**WHAT IS REQUIRED**. Take the line that contains "2. spectator [924,435,939,496]" as the first line and the final line of the records as the last; return exactly those lines and the lines between.

**DATA FOR ANALYSIS**.
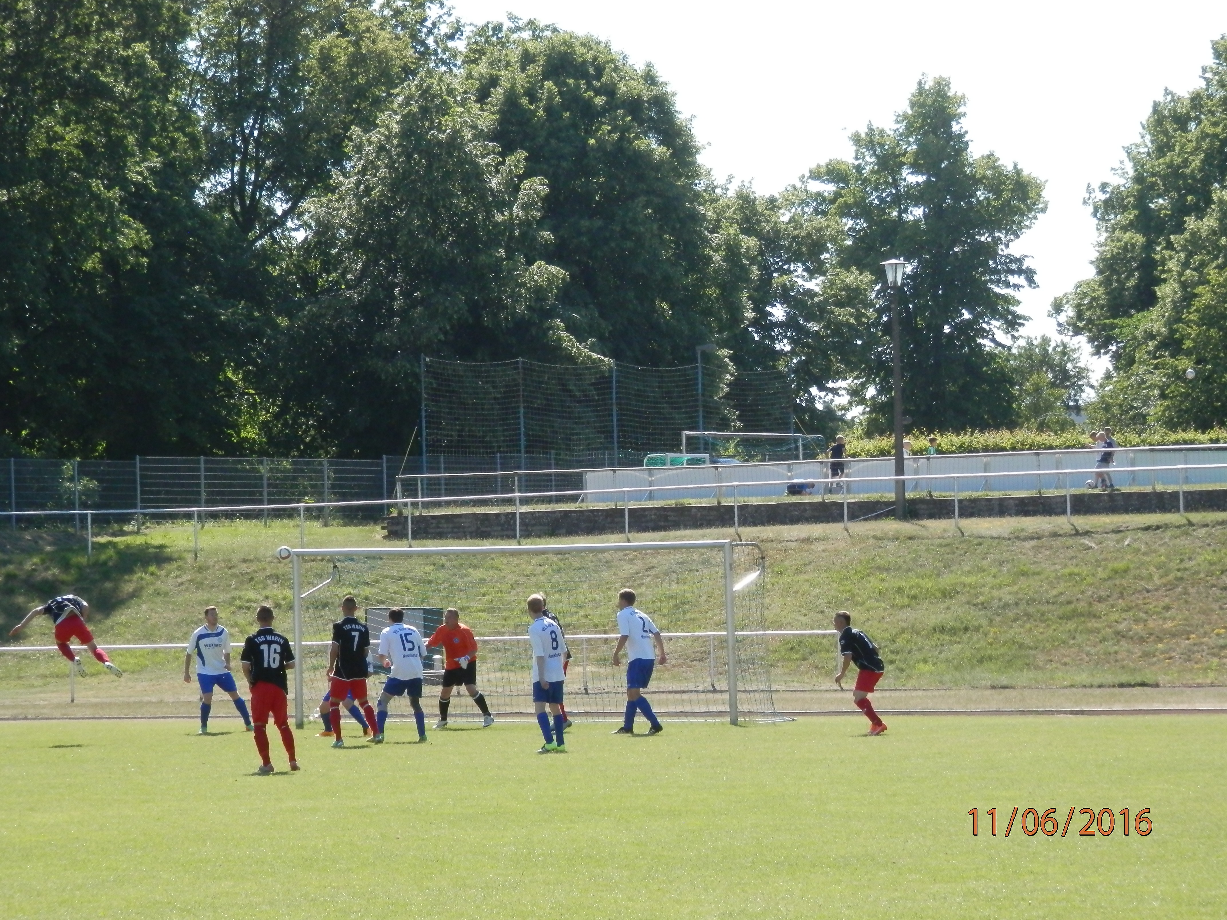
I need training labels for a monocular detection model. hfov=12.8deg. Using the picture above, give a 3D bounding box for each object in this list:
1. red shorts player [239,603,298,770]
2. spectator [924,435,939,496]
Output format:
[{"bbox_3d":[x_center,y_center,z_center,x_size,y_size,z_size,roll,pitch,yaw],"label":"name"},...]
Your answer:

**TASK RESPONSE**.
2. spectator [924,435,939,496]
Output format:
[{"bbox_3d":[x_center,y_center,z_center,x_size,y_size,z_size,roll,pitch,yaw],"label":"name"},...]
Your answer:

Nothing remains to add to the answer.